_Material shown_
★ ★ ★ ★
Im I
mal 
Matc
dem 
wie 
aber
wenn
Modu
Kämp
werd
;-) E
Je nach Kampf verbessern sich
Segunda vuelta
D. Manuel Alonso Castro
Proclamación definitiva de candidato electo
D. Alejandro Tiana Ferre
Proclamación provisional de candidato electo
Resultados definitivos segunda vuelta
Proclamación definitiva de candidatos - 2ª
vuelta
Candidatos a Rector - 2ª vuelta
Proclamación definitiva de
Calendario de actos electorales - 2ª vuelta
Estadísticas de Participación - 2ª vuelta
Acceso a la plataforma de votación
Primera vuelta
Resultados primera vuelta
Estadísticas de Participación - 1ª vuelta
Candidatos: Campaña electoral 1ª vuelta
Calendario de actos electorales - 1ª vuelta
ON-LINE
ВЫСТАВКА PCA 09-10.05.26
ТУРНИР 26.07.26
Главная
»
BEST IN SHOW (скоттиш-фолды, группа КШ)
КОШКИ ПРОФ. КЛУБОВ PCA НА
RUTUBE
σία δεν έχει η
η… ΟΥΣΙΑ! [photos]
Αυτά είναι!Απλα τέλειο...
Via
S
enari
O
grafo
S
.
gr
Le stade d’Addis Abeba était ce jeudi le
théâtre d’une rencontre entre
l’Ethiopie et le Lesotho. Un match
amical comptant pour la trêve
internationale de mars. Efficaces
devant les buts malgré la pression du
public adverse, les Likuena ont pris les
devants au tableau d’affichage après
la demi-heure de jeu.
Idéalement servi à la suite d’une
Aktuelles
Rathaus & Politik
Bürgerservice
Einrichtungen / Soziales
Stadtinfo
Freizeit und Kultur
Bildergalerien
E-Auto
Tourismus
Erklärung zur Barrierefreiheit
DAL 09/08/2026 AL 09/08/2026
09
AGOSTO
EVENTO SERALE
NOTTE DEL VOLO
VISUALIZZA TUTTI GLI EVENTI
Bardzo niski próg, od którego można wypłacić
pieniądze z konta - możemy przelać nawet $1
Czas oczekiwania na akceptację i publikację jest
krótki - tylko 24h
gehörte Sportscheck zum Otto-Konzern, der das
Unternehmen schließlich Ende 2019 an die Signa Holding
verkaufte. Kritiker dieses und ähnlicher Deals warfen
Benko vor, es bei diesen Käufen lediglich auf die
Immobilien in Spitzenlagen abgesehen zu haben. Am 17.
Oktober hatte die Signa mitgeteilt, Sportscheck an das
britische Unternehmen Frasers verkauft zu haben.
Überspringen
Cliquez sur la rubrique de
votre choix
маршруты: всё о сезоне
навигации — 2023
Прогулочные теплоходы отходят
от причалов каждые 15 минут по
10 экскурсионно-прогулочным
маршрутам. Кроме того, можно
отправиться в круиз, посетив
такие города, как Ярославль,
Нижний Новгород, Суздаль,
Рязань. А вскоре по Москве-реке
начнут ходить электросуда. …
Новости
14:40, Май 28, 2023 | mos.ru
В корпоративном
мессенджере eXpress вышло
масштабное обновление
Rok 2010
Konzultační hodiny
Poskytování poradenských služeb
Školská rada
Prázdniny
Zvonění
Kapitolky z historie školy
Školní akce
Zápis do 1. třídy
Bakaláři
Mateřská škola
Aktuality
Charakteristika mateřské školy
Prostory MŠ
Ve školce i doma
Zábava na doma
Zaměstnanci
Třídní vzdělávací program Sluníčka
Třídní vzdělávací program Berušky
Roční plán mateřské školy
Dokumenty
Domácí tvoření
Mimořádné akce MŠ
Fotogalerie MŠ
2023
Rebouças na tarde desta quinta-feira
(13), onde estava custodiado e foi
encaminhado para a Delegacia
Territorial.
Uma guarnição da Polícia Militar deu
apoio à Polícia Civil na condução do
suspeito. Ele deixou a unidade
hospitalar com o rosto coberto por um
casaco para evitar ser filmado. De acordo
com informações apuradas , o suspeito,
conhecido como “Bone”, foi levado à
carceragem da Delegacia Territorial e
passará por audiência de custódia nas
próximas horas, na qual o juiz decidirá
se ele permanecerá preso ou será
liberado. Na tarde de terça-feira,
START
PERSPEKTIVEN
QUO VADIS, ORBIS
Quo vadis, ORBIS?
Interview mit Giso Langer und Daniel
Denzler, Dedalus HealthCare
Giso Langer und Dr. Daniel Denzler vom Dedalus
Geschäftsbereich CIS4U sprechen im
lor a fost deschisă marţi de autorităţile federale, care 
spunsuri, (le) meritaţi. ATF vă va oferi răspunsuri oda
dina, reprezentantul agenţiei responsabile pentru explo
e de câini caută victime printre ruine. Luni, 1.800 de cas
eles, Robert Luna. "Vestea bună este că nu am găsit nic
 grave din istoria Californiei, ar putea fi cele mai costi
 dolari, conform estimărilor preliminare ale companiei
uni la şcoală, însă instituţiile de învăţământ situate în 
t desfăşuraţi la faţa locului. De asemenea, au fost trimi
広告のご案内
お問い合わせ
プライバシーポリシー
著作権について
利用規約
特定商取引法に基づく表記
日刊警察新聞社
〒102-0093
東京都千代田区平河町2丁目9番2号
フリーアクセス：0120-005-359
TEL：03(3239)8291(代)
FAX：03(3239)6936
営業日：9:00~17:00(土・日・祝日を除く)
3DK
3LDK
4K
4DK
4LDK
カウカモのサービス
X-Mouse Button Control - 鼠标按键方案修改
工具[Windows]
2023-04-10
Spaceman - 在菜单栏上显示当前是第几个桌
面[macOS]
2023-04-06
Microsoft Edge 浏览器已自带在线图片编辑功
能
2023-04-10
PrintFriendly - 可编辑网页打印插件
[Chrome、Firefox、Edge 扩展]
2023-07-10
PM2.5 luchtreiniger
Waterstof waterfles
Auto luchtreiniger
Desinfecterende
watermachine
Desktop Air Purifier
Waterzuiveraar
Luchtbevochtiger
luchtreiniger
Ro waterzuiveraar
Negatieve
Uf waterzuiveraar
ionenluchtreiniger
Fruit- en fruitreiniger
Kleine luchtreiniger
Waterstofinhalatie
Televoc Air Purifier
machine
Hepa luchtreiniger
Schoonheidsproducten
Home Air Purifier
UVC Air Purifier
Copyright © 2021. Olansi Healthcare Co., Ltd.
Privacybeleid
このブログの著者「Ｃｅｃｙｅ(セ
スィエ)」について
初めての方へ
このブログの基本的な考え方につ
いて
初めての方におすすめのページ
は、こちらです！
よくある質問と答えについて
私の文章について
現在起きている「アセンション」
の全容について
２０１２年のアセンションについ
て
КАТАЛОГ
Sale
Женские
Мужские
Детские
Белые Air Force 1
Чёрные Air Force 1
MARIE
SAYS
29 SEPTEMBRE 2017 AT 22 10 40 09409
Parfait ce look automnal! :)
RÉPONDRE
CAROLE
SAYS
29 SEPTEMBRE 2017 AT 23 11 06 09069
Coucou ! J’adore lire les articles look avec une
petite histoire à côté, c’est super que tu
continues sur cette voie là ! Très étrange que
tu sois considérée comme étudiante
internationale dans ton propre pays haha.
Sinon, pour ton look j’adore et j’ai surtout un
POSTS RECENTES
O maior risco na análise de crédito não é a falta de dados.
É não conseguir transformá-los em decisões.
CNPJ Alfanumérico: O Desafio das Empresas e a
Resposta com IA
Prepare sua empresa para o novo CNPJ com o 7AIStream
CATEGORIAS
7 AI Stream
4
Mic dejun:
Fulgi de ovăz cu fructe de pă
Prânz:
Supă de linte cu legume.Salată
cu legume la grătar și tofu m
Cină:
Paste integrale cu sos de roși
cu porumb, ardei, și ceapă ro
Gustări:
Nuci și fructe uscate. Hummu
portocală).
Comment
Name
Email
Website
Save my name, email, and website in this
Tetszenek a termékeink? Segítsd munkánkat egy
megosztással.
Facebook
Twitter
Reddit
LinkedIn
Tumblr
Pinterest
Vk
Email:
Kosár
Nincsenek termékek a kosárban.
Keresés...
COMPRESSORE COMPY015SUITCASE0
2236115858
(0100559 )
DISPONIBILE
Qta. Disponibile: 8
★ ★ ★ ★
_Job_
Return each line of the listing that contains the word "Třídní", treating uppercase and lowercase letters as distinct.

_Response area_
Třídní vzdělávací program Sluníčka
Třídní vzdělávací program Berušky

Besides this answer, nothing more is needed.